Todo esto se hizo con premeditación: las políticas de ajuste y de libre comercio se planearon detalladamente desde las agencias del Consenso de Washington, se elaboraron en México en forma de planes gubernamentales, como el Plan Inmediato de Reordenación Económica de 1982 o los planes nacionales de Desarrollo de 1983, 1989, 1995, 2001 y 2007. El TLCAN se estuvo discutiendo de manera cupular y en cada detalle desde 1990 hasta 1994. La contrarreforma agraria también se hizo con todo cuidado entre 1991 1992. En ningún caso se tomaron en cuenta las críticas, sugerencias, propuestas de académicos, de diversos sectores económicos, que hicieron ver los peligros y desventajas que implicaba para la nación adoptar estas políticas y firmar estos tratados. Numerosos movimientos sociales emergieron para impugnarlos; el más destacado, el levantamiento del EZLN el mismo día que entró en vigor el TLCAN; las acciones de la Red Mexicana de Acción frente al Libre Comercio o los movimientos campesinos como El campo no aguanta más o Sin maíz no hay país. Nada de esto fue escuchado.
Se obró con toda alevosía y ventaja: todo el aparato represor de Estado se empleó de manera autoritaria para aplastar disidencias. Todo el aparato ideológico del Estado y del duopolio televisivo acalló y descalificó cualquier crítica al modelo económico librecambista, con la complicidad de actores políticos como el PRI y el PAN.
El Tribunal Russell, antecesor del Tribunal Permanente de los Pueblos, logró que se queden bien grabadas en la conciencia colectiva de la humanidad las condenas a la guerra genocida de Vietnam, epitomizada en el uso del napalm contra los seres humanos; o la agresión omnímoda contra las personas y las instituciones democráticas, perpetrada por las dictaduras sudamericanas.

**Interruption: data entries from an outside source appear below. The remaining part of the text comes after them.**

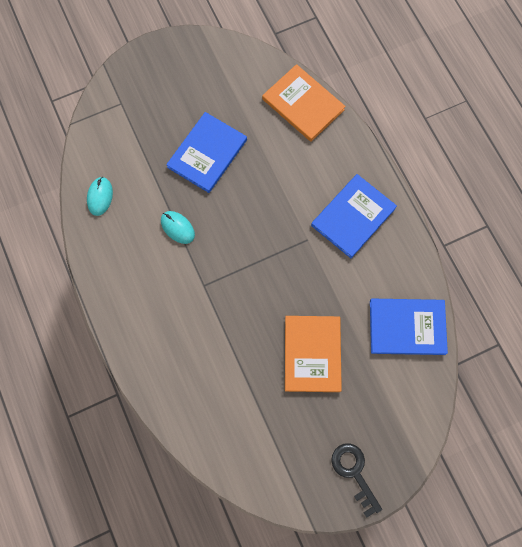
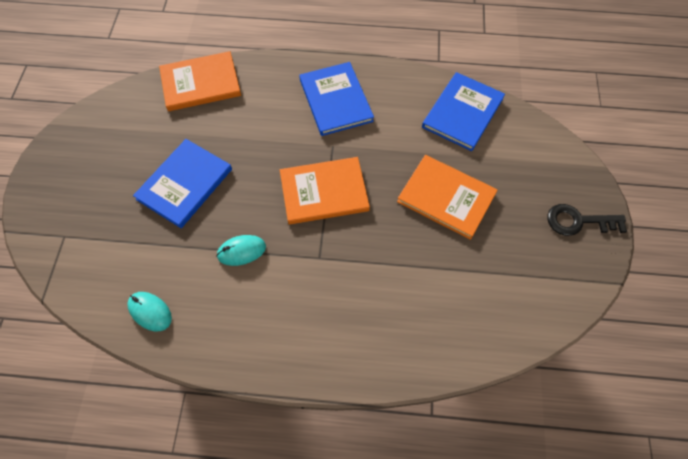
camera: 60 degrees left, 10 degrees down
blue book [166,112,247,193] -> blue book turned 60 degrees clockwise [133,139,232,228]
none -> orange book [280,157,370,224]

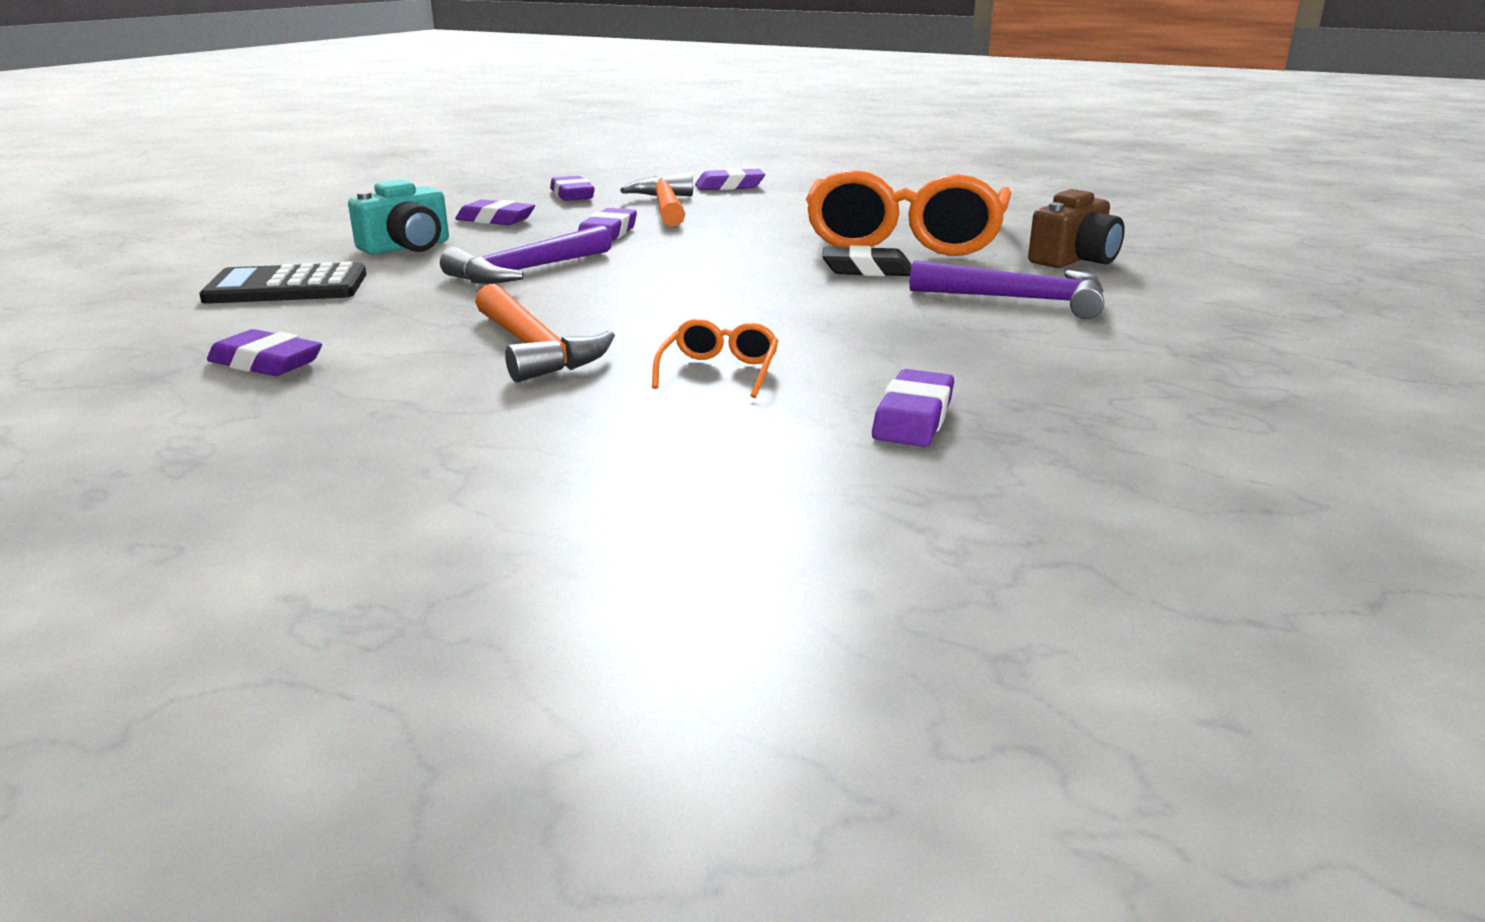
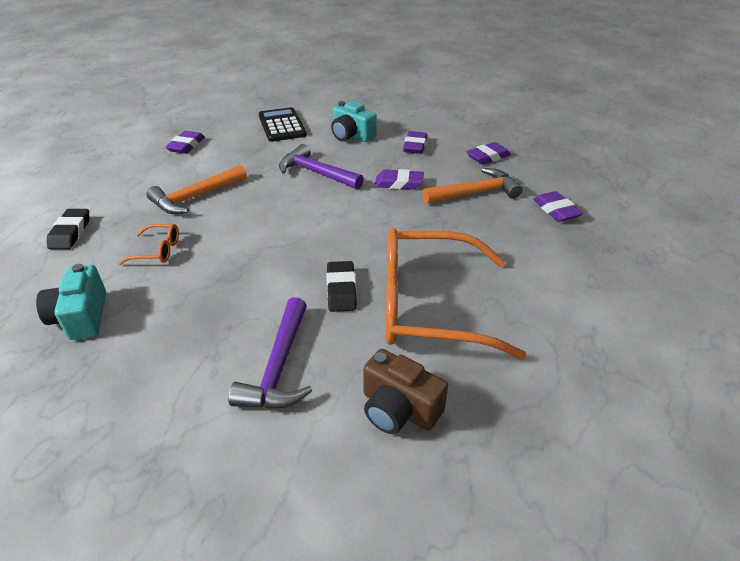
camera: 80 degrees right, 15 degrees up
purple eraser [872,369,954,447] -> turquoise camera [36,264,106,340]
none -> black eraser [47,209,89,249]

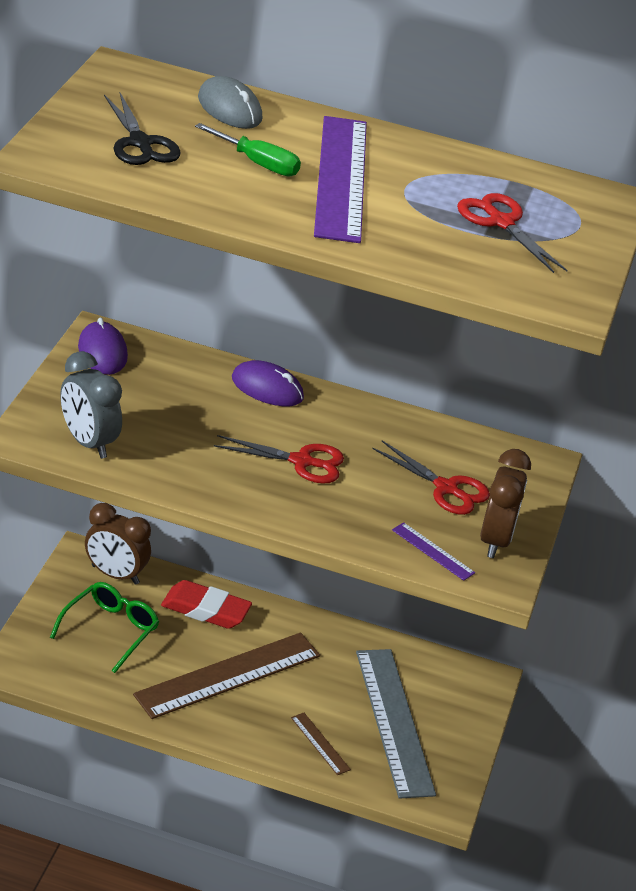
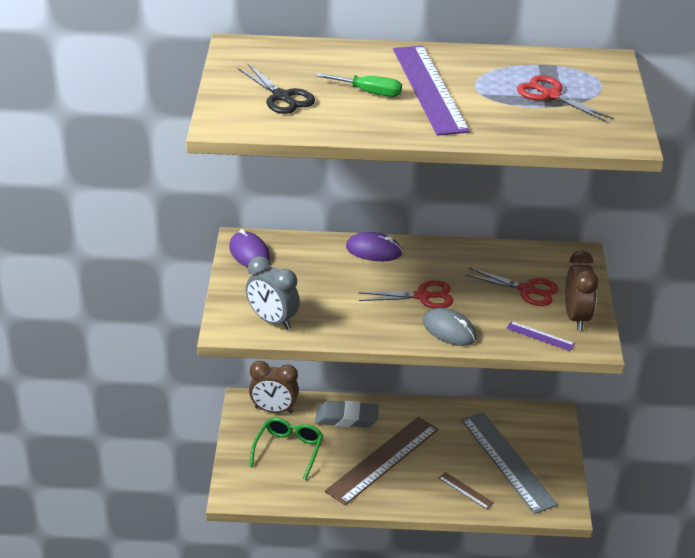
camera: 10 degrees left, 0 degrees up
red eraser [161,580,252,629] -> grey eraser [315,401,379,427]
grey mouse [198,76,262,129] -> grey mouse moved to [423,308,477,346]

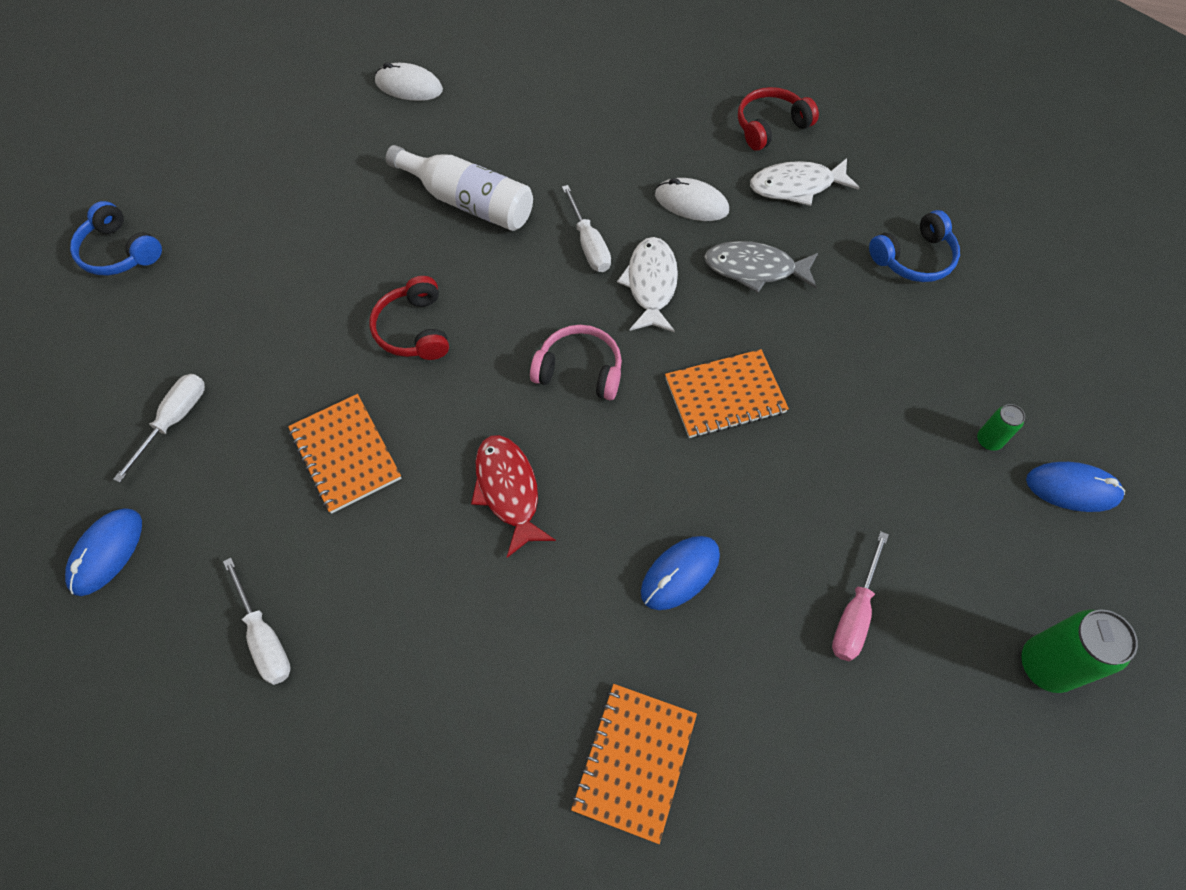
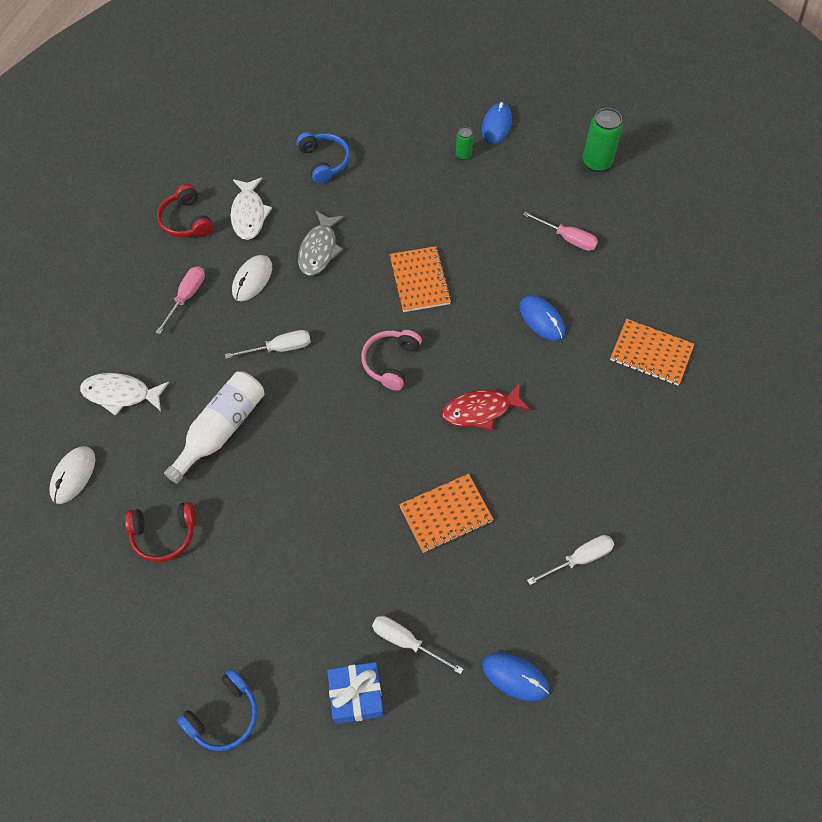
camera: 85 degrees left, 0 degrees up
red headphones [370,276,449,360] -> red headphones moved to [125,502,196,562]
white fish [617,237,678,332] -> white fish moved to [80,373,169,416]
none -> pink screwdriver [156,266,205,334]
none -> blue gift [327,662,384,724]

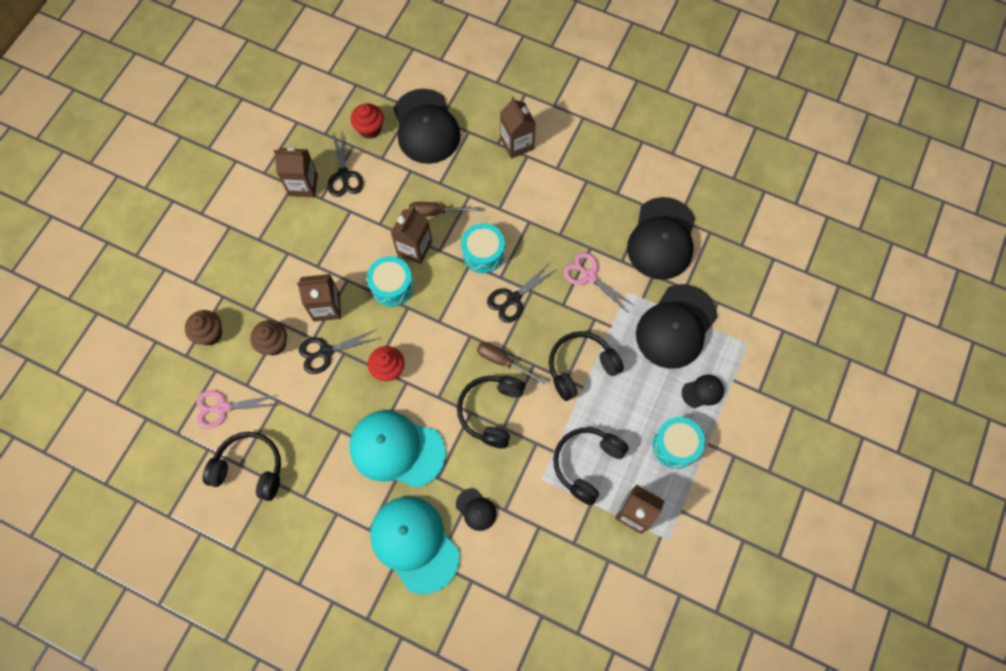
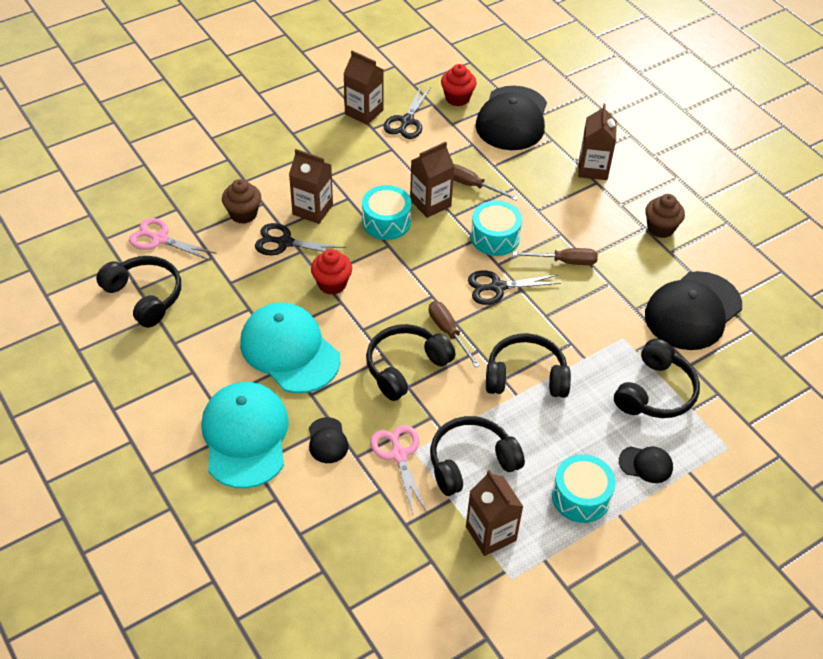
camera: 30 degrees right, 20 degrees down
brown cupcake [185,310,222,345] -> brown cupcake moved to [645,194,685,238]
pink scissors [563,252,635,311] -> pink scissors moved to [370,425,427,514]
black cap [636,284,717,369] -> black headphones [614,339,700,418]
none -> brown screwdriver [513,248,598,265]

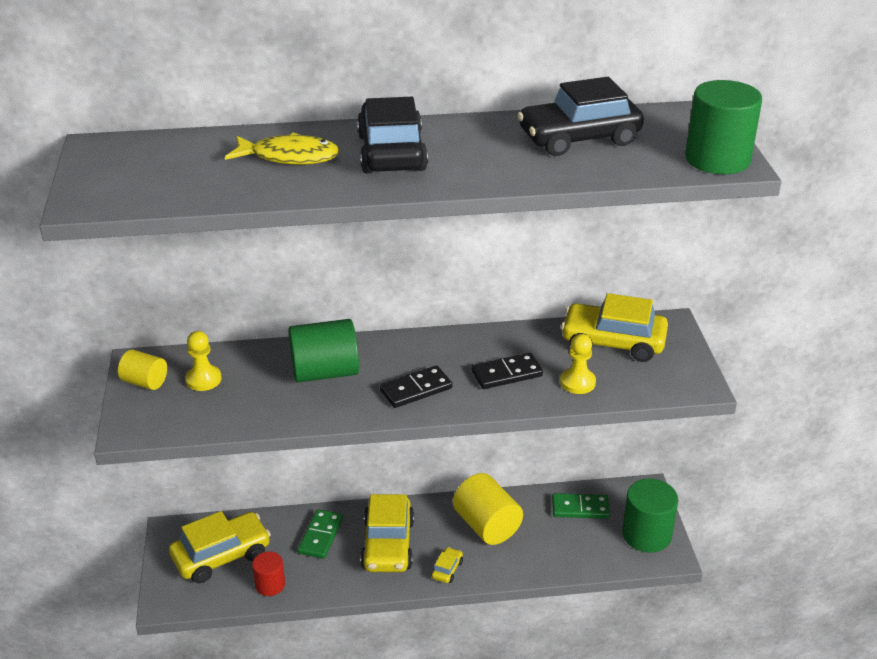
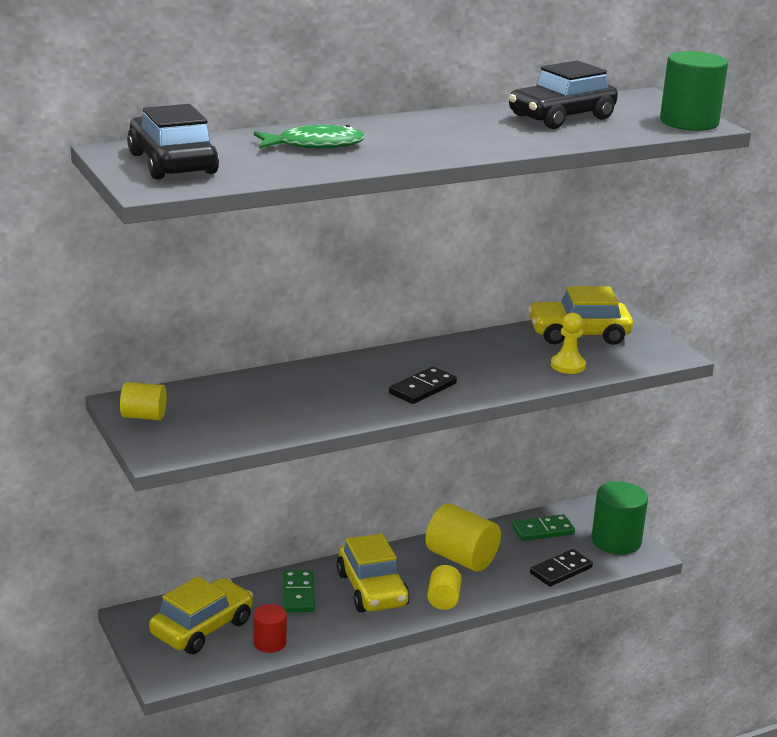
camera: 20 degrees left, 10 degrees down
yellow pawn [185,331,222,391] -> none
yellow fish [225,133,340,165] -> green fish [254,125,365,149]
green cylinder [288,319,359,383] -> none
black car [357,97,428,173] -> black car moved to [127,104,219,180]
yellow car [431,547,463,583] -> yellow cylinder [427,565,462,610]
black domino [472,353,543,389] -> black domino moved to [530,549,593,587]

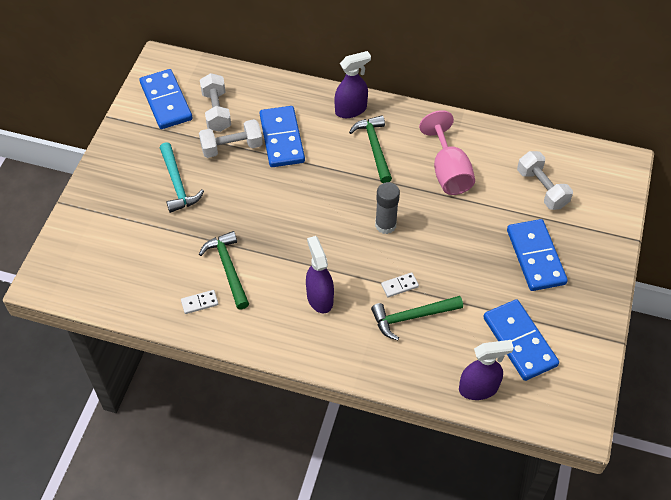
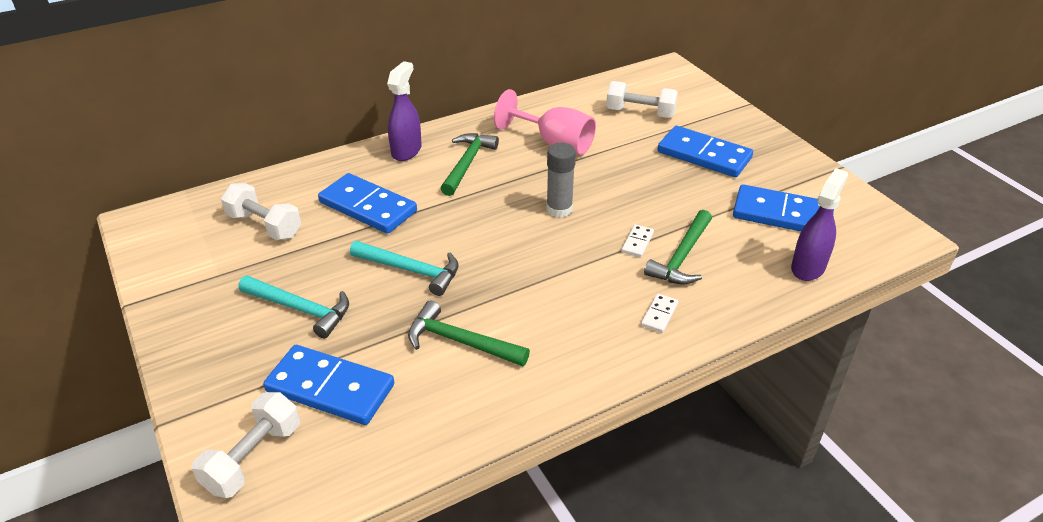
camera: 45 degrees left, 15 degrees down
blue domino [140,69,192,129] -> blue domino moved to [263,345,394,425]
white domino [181,290,218,314] -> white domino moved to [641,294,679,333]
white dumbbell [199,119,263,158] -> white dumbbell moved to [192,392,300,498]
purple spray bottle [306,236,334,314] -> none
green hammer [349,115,392,183] -> green hammer turned 75 degrees clockwise [440,133,499,196]
none -> turquoise hammer [350,241,459,296]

Ahora, en México, tenemos la gran oportunidad de que la guerra que se ha emprendido contra el pueblo por quienes han impuesto el ajuste estructural, el libre comercio y la represión, sea condenada por una instancia simbólica, de conciencia, de la mayor autoridad moral, como es el Tribunal Permanente de los Pueblos.
Habrá que hacerle llegar de manera numerosa y entusiasta nuestras denuncias, nuestros agravios. Tornémonos sujetos, desde lo local lacerado lancemos la primera acusación a lo global perversamente localizado. Que esta rebelión simbólica y ética sea ahora nuestra nueva práctica para resistir al neoliberalismo, para empezar a desmontar su hegemonía y su impunidad.